Für Walter Rosenkranz setzte es bei der Wiederwahl zum Obmann – er hatte keinen Gegenkandidaten – trotzdem eine Klatsche: Von den 366 Wahlberechtigten in der Halle gaben ihm nur 68,22 Prozent seine Stimme. Seine erste Reaktion: Er hoffe, beim nächsten Mal auch jene überzeugen zu können, die ihn dieses Mal nicht gewählt haben. Auch bei der Stellvertreter-Wahl gab es eine Überraschung. Der bisherige geschäftsführende Landesparteiobmann Christian Höbart wurde nicht gewählt und schied bei einer Stichwahl aus. Gewählt wurden Gottfried Waldhäusl, Edith Mühlberghuber, Christian Lausch, Christian Hafenecker und Karl Wurzer.

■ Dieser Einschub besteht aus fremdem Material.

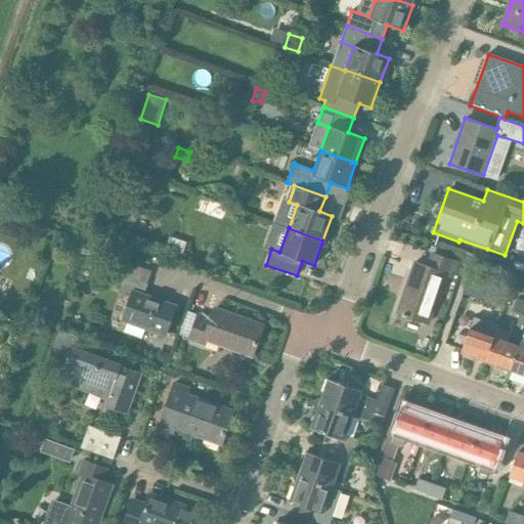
[(106,239),(102,251),(128,260),(132,249),(106,239)]
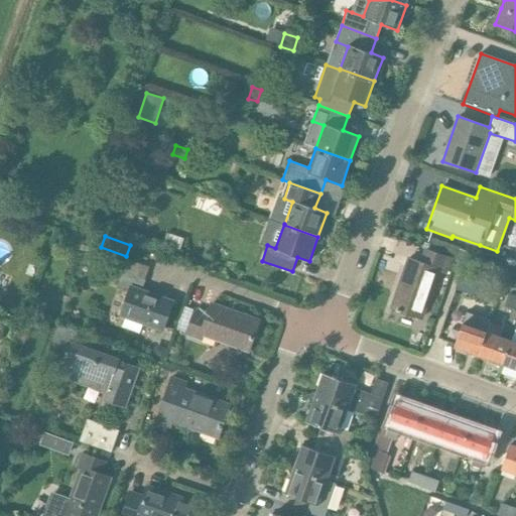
[(174,236),(170,248),(179,251),(183,239),(174,236)]
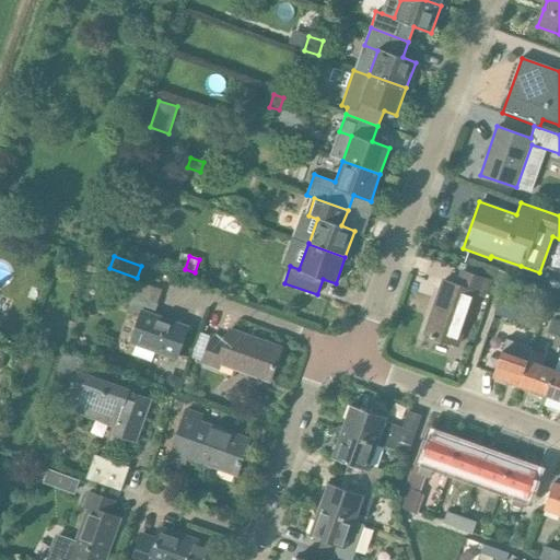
[(483,298),(489,282),(462,273),(457,287),(442,282),(424,335),(458,346),(475,294),(483,298)]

Gänzlich anders die Reaktion auf Udo Landbauer: Der ehemalige Landtagsabgeordnete und Neustädter Stadtrat, er war im Zuge der „Liederbuchaffäre“ zurückgetreten, wurde von den FPÖ-Mitgliedern im Saal ausgiebig beklatscht und bejubelt. In der „Liederbuchaffäre“ liegt inzwischen ein Gutachten vor, das die Beteiligten entlastet. Eine Rückkehr von ihm in die Politik scheint nur noch eine Frage der Zeit, das Interesse ist jedenfalls da, bestätigt Landbauer im Gespräch mit der NÖN. Wann und in welcher Funktion, das könnte er zum jetzigen Zeitpunkt aber nicht sagen. Hörbart und Vilimsky betonten beim Parteitag, dass für ihn die Tür für eine Rückkehr „sperrangelweit offen“ sei.